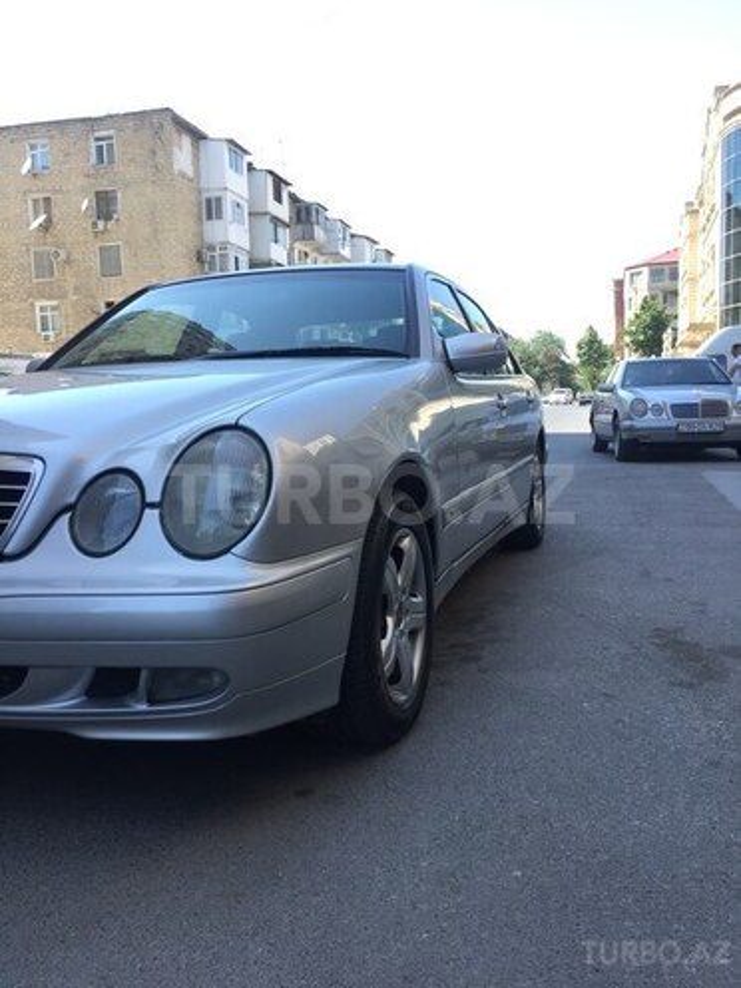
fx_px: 828
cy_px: 494
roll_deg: +1.8
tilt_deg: -4.5
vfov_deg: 61.7
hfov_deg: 48.2
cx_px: 370
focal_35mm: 29
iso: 32
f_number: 2.2
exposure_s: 1/363
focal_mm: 4.15
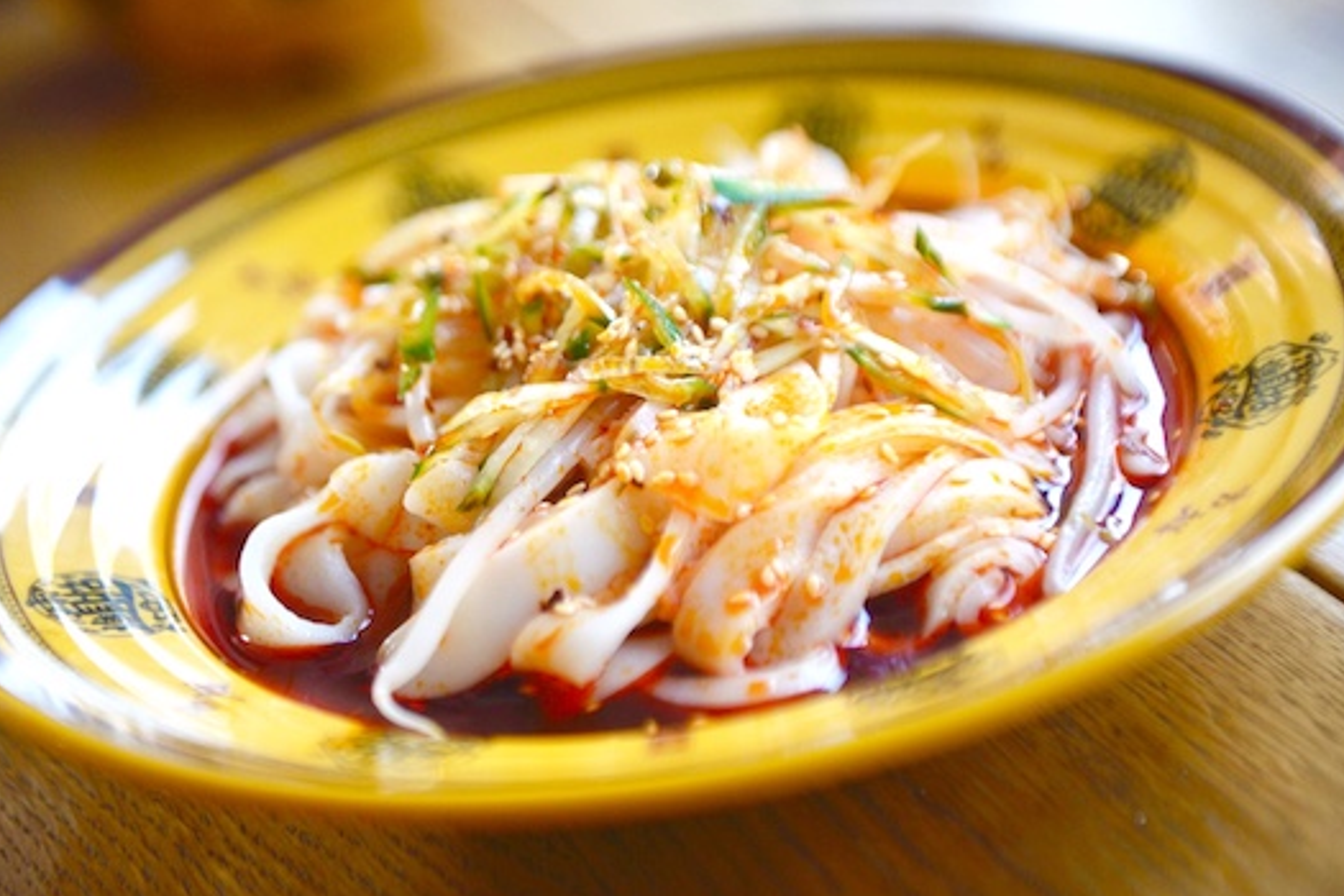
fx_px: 2986
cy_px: 415
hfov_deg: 25.4
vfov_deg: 17.1
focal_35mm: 80
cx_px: 645
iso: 800
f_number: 2.8
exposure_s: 1/320
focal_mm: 70
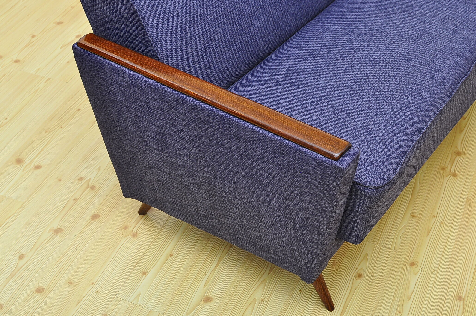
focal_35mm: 55
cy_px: 154
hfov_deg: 36.6
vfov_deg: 24.8
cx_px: 237
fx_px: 720
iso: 400
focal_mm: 35
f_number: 6.3
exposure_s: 1/200
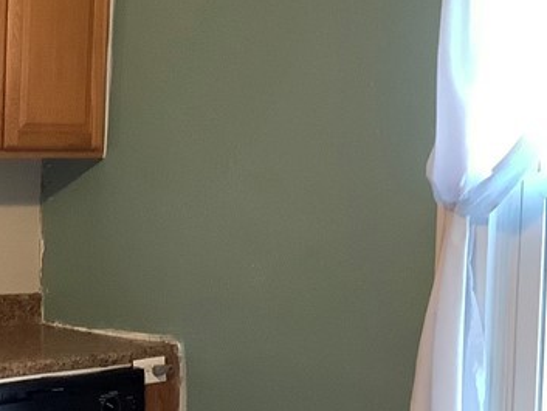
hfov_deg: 20.4
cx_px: -105
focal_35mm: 90
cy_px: 292
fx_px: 1423
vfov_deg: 16.4
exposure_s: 1/30
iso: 320
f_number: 2.4
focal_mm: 3.3
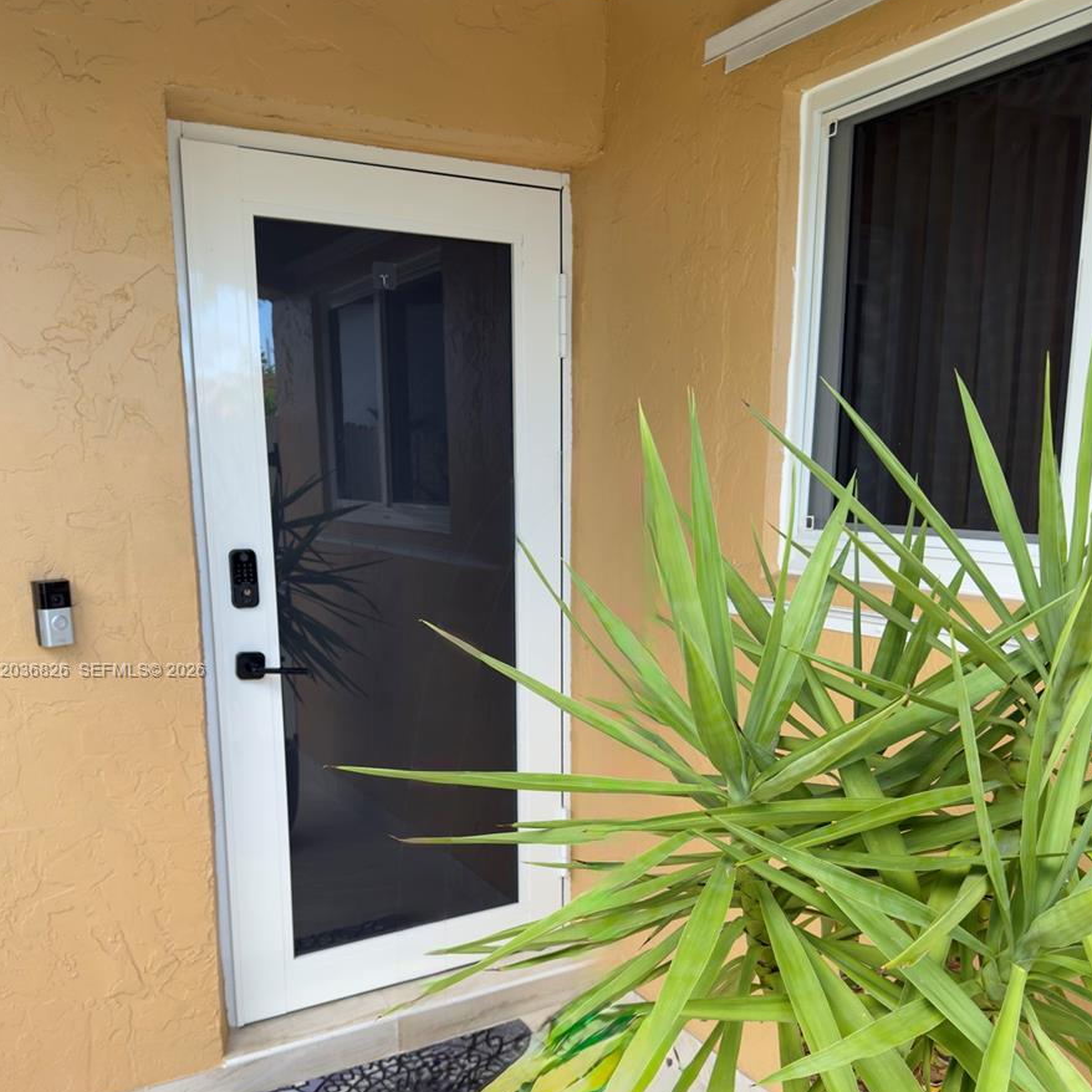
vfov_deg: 55.1
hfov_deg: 55.6
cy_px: 672
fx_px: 1035
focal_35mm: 29
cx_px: 535
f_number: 1.78
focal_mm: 6.76
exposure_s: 1/176
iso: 50
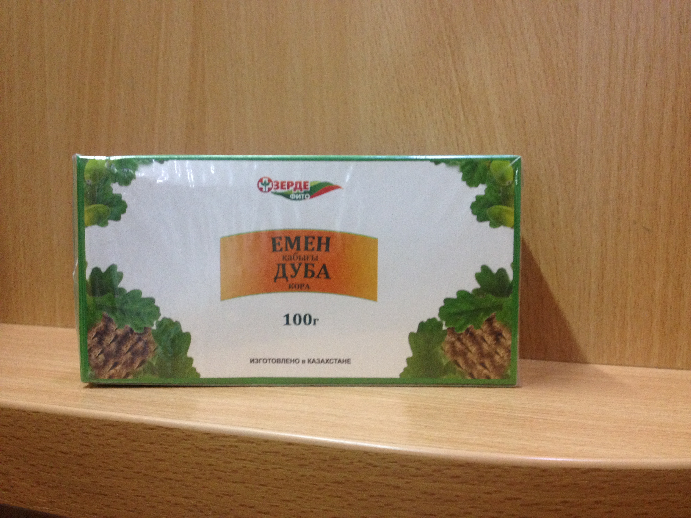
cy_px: 259
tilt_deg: -2.7
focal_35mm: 35
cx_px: 346
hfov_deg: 52.6
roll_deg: -1.0
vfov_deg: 40.7
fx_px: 699
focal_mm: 4.28
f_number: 2.4
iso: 200
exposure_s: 1/20
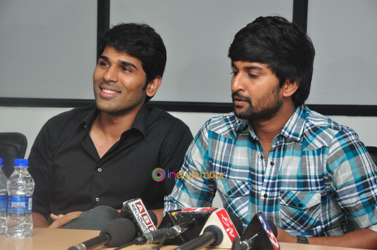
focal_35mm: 105
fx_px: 1098
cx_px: 188
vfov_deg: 13.0
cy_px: 125
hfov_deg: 19.5
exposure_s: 1/125
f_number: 7.1
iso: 1600
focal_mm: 70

§

Only the pictures are to be dropped; all other material above must be repeated exactly.

Expected output ▸
fx_px: 828
cy_px: 494
roll_deg: +1.8
tilt_deg: -4.5
vfov_deg: 61.7
hfov_deg: 48.2
cx_px: 370
focal_35mm: 29
iso: 32
f_number: 2.2
exposure_s: 1/363
focal_mm: 4.15
fx_px: 2986
cy_px: 415
hfov_deg: 25.4
vfov_deg: 17.1
focal_35mm: 80
cx_px: 645
iso: 800
f_number: 2.8
exposure_s: 1/320
focal_mm: 70
focal_35mm: 55
cy_px: 154
hfov_deg: 36.6
vfov_deg: 24.8
cx_px: 237
fx_px: 720
iso: 400
focal_mm: 35
f_number: 6.3
exposure_s: 1/200
hfov_deg: 20.4
cx_px: -105
focal_35mm: 90
cy_px: 292
fx_px: 1423
vfov_deg: 16.4
exposure_s: 1/30
iso: 320
f_number: 2.4
focal_mm: 3.3
vfov_deg: 55.1
hfov_deg: 55.6
cy_px: 672
fx_px: 1035
focal_35mm: 29
cx_px: 535
f_number: 1.78
focal_mm: 6.76
exposure_s: 1/176
iso: 50
cy_px: 259
tilt_deg: -2.7
focal_35mm: 35
cx_px: 346
hfov_deg: 52.6
roll_deg: -1.0
vfov_deg: 40.7
fx_px: 699
focal_mm: 4.28
f_number: 2.4
iso: 200
exposure_s: 1/20
focal_35mm: 105
fx_px: 1098
cx_px: 188
vfov_deg: 13.0
cy_px: 125
hfov_deg: 19.5
exposure_s: 1/125
f_number: 7.1
iso: 1600
focal_mm: 70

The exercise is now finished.